Semantic interoperability in the OR.NET project on networking of medical devices and information systems A requirements analysi
Semantic interoperability in the OR.NET project on networking of medical devices and information systems A requirements analysis Hence, sets and are identical. Theorem suggests that using for selecting the best tests to detect each fault gives exactly the same result as using Thus, there is no need to find the contribution in specified bits for all combinations of tests in the set for some fault , in order to keep those tests that give the highest reduction in terms of specified bits. presents an indicative example that illustrates the rationale of Theorem and lists all the necessary calculations.

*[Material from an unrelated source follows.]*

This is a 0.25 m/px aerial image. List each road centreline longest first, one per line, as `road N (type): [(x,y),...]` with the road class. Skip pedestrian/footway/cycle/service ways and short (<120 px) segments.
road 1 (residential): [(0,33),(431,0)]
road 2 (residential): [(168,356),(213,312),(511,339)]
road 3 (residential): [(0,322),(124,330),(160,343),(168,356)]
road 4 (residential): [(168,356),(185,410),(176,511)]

The diagram on the left shows a test Semantic interoperability in the OR.NET project on networking of medical devices and information systems A requirements analysis set and a subset that includes all the four tests that cover fault , and . The number above each test indicates the number of specified bits that can become don’t cares if and only is no longer detected by the test For instance, bits of can become don’t cares and this relaxation does not affect any other fault detection of , except that of .
Now, assume that and according to the problem examined we have to select that subset of with cardinality that will give me the largest gain in specified bits, defined above as . This requires the calculation of for all six pairs of tests in and select the maximum These calculations are done using and are listed on the right table For instance, if tests and are selected to detect , bits can be converted to don’t cares. Obviously, these calculations will lead to selecting the set of tests as , since this gives the largest relaxing benefit. n/d here means that the corresponding combination will reduce the -detect fault coverage of the test and it should not be considered as a possible solution.